[Short-answer chart records]
* * * *
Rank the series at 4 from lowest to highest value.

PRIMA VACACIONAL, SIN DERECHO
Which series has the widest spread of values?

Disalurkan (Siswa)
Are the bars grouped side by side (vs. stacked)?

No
* * * *
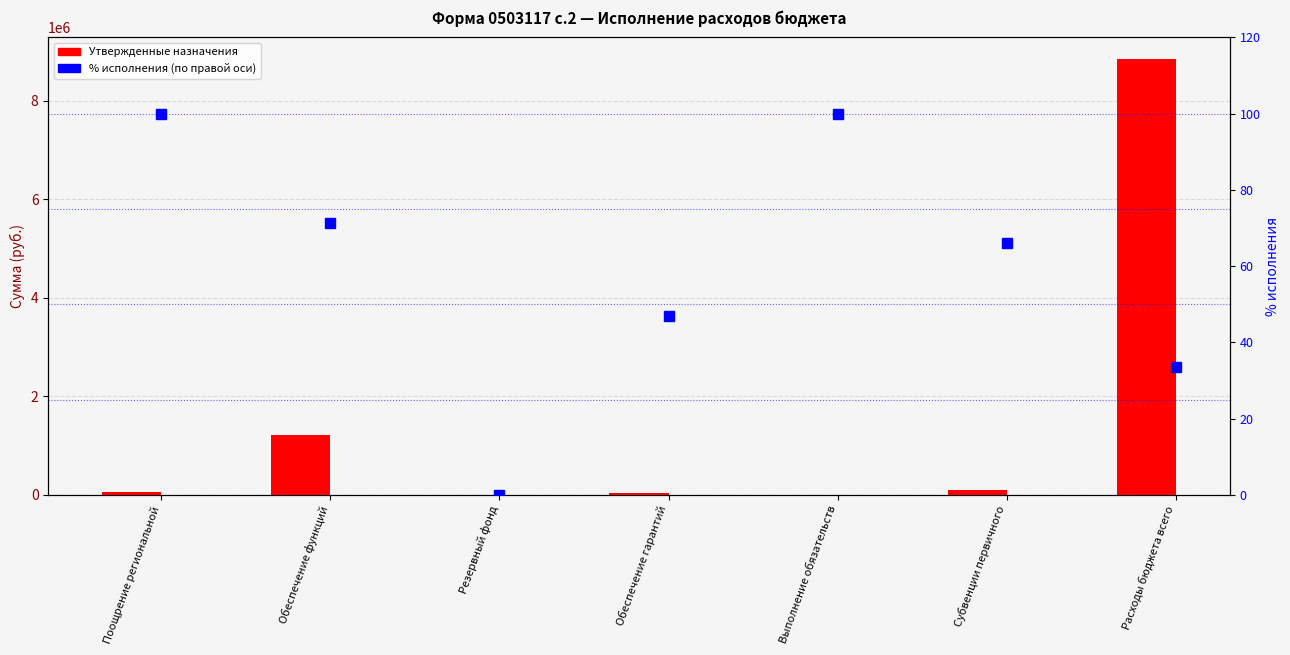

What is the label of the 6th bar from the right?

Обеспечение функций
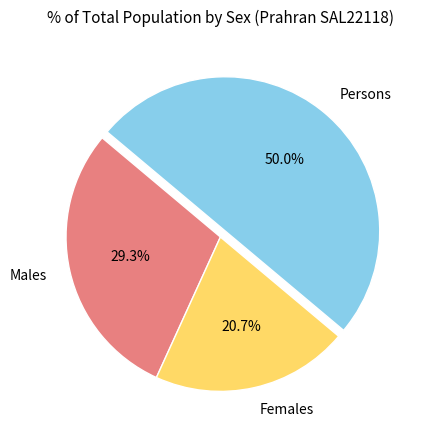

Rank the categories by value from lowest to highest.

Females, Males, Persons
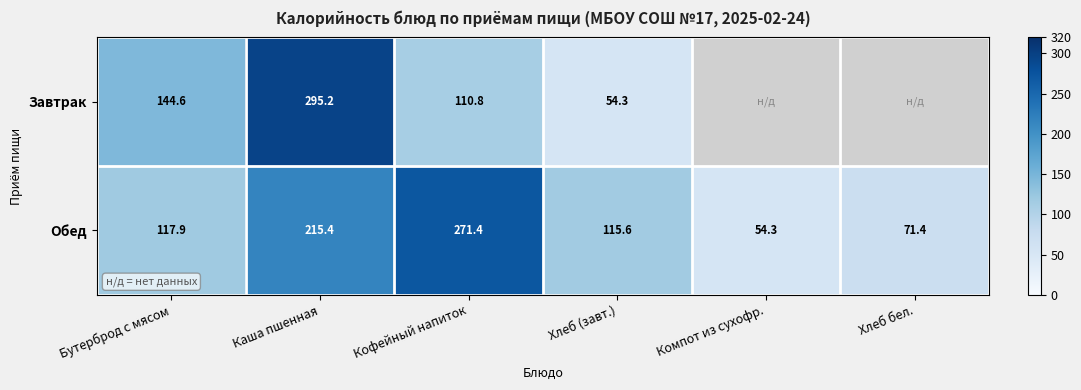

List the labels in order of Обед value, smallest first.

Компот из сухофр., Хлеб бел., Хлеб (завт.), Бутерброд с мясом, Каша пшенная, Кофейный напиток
* * * *
**Work item**
Repeat word for word the lines of the records from the one containing "Rank the categories" through the one containing "Компот из сухофр., Хлеб", inclusive, omitting any pictures.

**Task result**
Rank the categories by value from lowest to highest.

Females, Males, Persons

List the labels in order of Обед value, smallest first.

Компот из сухофр., Хлеб бел., Хлеб (завт.), Бутерброд с мясом, Каша пшенная, Кофейный напиток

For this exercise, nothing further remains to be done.